Selected extract START

StartServices: Service: Heska Gateway
MSI (s) (6C:78) [16:40:48:862]: Note: 1: 2205 2: 3: Error
MSI (s) (6C:78) [16:40:48:862]: Note: 1: 2228 2: 3: Error 4: SELECT `Message` FROM `Error` WHERE `Error` = 1920
Error 1920. Service 'Heska Gateway' (HeskaGateway) failed to start. Verify that you have sufficient privileges to start system services.
EDIT: I never got to find out what my real problem was. I also had an installation sequencing error because my CustomAction (deferred) which would edit the connection string in the JSON file was triggering AFTER the ServiceStart. Trying to move the ServiceStart after that deferred custom action was awful. So I killed off the start from the ServiceControl entry and then added another custom action which silently ran "SC.EXE start HeskaGateway". I'll document that below as a solution.
The installer has a custom UI which asks the user to copy-paste their connection string given to them from support department. The installer edits a JSON file in the app folder using a deferred CustomAction. It is deferred because it needed to be after the files are written to the disk and it also needed to have elevated permissions. This all worked great until I decided to have the service start itself "at the end" of the installation. My first attempt was to use a
<ServiceControl Id="StartService" Start="install" ...>
But that was taking 4 minutes to fail. Troubleshooting showed that the service was being started BEFORE the custom action which writes the connection string into the JSON file. I needed the service start to be delayed till after the custom action. I looked at adding a second ServiceControl entry into its own component that could be scheduled much later but that gave me an uncomfortable feeling that I was going to break uninstall and repair installs. So, I just added another deferred custom action sequenced right after the JSON file edit.

Selected extract END
Given information START

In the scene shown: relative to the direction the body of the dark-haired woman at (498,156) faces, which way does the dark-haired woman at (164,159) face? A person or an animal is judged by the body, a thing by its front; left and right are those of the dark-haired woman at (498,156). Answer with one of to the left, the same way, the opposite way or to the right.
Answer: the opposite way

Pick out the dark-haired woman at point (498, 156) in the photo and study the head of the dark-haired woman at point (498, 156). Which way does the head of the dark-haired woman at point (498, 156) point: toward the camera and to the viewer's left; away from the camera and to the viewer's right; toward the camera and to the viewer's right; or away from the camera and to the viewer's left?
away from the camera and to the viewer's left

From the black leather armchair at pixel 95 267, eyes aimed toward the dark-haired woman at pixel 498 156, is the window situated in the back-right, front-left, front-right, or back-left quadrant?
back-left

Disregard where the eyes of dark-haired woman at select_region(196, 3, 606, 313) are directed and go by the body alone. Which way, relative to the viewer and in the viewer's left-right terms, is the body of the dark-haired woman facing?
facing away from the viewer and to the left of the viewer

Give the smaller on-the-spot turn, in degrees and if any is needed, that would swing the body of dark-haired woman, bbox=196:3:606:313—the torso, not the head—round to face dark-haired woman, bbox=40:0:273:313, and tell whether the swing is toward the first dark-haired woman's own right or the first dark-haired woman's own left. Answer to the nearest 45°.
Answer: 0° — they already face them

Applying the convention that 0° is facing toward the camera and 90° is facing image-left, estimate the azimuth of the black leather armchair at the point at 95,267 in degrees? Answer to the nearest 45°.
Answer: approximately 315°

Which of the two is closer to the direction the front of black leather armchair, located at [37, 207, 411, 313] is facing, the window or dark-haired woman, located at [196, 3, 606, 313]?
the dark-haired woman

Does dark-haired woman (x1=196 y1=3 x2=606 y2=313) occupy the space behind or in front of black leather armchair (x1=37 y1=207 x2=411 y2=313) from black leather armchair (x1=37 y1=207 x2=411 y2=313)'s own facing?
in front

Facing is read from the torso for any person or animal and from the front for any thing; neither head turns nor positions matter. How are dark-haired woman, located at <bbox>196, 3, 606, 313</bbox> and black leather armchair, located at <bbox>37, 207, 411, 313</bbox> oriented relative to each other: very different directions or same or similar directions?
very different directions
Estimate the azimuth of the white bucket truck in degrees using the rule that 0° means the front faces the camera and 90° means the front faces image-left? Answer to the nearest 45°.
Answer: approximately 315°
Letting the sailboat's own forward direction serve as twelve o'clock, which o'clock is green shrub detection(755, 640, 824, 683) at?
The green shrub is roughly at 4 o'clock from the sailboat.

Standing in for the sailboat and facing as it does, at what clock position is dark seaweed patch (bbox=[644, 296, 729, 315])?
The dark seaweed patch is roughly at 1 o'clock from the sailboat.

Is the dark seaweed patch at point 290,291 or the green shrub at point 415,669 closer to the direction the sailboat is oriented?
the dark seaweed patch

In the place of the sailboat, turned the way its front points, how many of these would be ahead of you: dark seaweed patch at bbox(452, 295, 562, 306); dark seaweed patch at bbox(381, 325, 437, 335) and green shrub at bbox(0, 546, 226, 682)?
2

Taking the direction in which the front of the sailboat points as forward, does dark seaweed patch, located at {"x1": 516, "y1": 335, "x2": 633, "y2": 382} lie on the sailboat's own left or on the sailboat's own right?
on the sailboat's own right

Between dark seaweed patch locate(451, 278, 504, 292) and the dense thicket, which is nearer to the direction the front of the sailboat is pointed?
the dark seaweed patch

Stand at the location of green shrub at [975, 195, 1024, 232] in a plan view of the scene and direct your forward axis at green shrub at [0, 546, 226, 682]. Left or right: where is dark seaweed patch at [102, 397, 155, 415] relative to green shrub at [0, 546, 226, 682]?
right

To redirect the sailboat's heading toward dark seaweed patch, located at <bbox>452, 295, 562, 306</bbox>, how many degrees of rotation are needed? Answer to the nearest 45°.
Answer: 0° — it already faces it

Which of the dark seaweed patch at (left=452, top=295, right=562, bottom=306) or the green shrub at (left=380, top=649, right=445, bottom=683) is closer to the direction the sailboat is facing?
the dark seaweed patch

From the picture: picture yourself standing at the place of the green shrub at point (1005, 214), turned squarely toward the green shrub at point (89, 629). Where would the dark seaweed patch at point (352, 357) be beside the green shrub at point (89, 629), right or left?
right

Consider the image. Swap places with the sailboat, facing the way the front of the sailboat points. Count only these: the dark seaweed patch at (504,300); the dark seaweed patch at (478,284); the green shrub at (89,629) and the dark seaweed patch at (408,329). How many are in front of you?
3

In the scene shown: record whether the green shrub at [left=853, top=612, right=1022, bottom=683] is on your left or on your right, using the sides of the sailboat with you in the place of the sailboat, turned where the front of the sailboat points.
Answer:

Given information END

**Task item**
Copy the service installer post above from "EDIT: I never" to "as a solution.", keeping every word and punctuation mark unchanged.

**Task answer**
EDIT: I never got to find out what my real problem was. I also had an installation sequencing error because my CustomAction (deferred) which would edit the connection string in the JSON file was triggering AFTER the ServiceStart. Trying to move the ServiceStart after that deferred custom action was awful. So I killed off the start from the ServiceControl entry and then added another custom action which silently ran "SC.EXE start HeskaGateway". I'll document that below as a solution.